(Posted May 2025)

A very common type of analysis on the CPA Common Final Examination (CFE) is discussing weaknesses in a company’s processes, systems, and/or controls. Discussing involves more than just identifying the weaknesses using the case facts. You then need to explain the implications of the weaknesses on the company and how to resolve those weaknesses. We often find that candidates can identify weaknesses and provide specific recommendations to fix the weaknesses, but they struggle with explaining the implications.

Let’s look at some writing tips to enhance your ability to write good implications.

What are implications?

Candidates sometimes think they have provided an implication when they have only identified the problem. An implication goes beyond using the case facts to identify the weakness. It involves explaining how the weakness is occurring and why it is a weakness for the company. How would the company be impacted as a result of this weakness? What issues would be caused for the company?

It is important to go beyond superficial or intangible implications and think about the tangible impacts. For example, a weakness could cause the company’s reputation to decrease but that is intangible. To enhance this implication, you would then want to link that to the impact on sales or profits to show the tangible impact of the weakness on the company.

One of the best tips I ever received was to ask myself “So what?” when writing an implication. If you have not answered that question, then you have not provided a sufficiently detailed implication.

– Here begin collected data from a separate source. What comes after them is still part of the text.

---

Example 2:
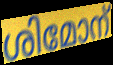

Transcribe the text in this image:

ശിമോന്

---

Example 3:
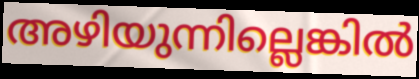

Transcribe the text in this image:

അഴിയുന്നില്ലെങ്കിൽ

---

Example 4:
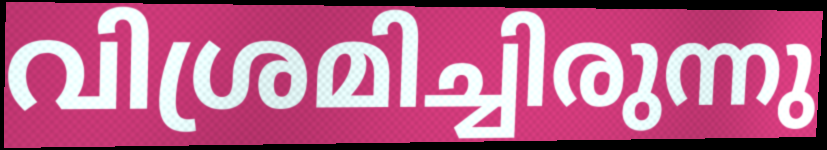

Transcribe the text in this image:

Candidates often also only consider the implications on the customer, instead of considering the impact on their user, so they do not address the implications in the correct context.

Format

Often, the issue is not that the candidate does not know how to write an implication but that they forget to include it in their discussion. It is very easy to jump from identifying the weakness to fixing the problem.

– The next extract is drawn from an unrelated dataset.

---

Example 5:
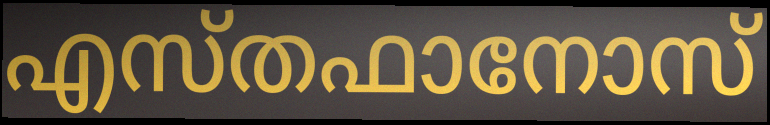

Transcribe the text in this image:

എസ്തഫാനോസ്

Using a WIR format (weakness, implication, recommendation as sub-headings in your response) is one way to ensure that you do not forget to write the implication. The WIR format forces you to think about each component to ensure that it is appropriate for that part of your response. An efficient writer can usually cover each component with a single sentence or two, so this does not have to create a lengthy analysis.

Consistency with case facts

Your implication should be consistent with the case facts provided. When explaining how a weakness is occurring, instead of providing a generic explanation, you should use specific case facts from the process description that will help you describe the specific things causing the weakness to occur.

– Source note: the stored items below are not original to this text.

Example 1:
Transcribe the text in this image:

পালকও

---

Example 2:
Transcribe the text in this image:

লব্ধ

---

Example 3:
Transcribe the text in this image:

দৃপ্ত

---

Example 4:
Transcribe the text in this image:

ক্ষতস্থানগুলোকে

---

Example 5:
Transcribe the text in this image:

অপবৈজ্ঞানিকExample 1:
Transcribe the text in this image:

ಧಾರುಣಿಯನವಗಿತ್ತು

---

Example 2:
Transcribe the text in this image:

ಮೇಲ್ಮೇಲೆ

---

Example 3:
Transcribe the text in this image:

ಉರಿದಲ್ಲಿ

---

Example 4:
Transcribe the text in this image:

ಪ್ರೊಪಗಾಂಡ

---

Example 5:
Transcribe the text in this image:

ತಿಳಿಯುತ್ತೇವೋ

For example, in the September 2023 CFE report, the Board of Examiners noted that strong candidates explained why the weakness would allow fraud to occur using the specific case facts instead of just stating the general lack of review of the supplier payments.

Something similar occurs when candidates provide implications that show weakness in understanding the specific case facts surrounding the weakness. Often, this comes from a candidate memorizing implications for certain types of weaknesses. For example, on the September 2023 CFE, candidates suggested that fraud could occur as a result of a lack of segregation of duties. However, the specific tasks that were being performed did not provide a potential for fraud, so the implication was not valid in this circumstance.

Repetitive discussions

Some candidates struggle to identify separate and distinct weaknesses, and instead identify weaknesses that are similar. You need sufficient breadth to reach Competent. In this case, it is difficult to separate the implications and recommendations for these weaknesses because they are essentially the same problem. For example, on the September 2023 CFE, candidates tried to discuss the fact that too many individuals had authority to make purchases and that purchases should require approval. The implications and recommendations related to these issues were similar because they were related weaknesses, and therefore, candidates did not have the opportunity to gain breadth.

If you find yourself writing the exact same implication and recommendation for more than one issue, step back and consider whether the weaknesses identified are the same issue.

Ability to Adapt

Implications are not only required for discussions surrounding weaknesses, so you need to be able to adapt your ability to write implications to other circumstances. We have seen instances on the CFE where candidates needed to discuss specific risks. This involved not only identifying the relevant risk but explaining why it is a risk to the company (the implication of the risk). In other instances, candidates have been asked to identify good controls and consider how to test them. It would not be enough to just identify a control and provide a procedure. The Board of Examiners wants you to explain why it is an effective control to support your identification of that control. That is another form of implication. Make sure that whenever you are asked to identify issues, controls, risks, etc. that you are also considering the implications.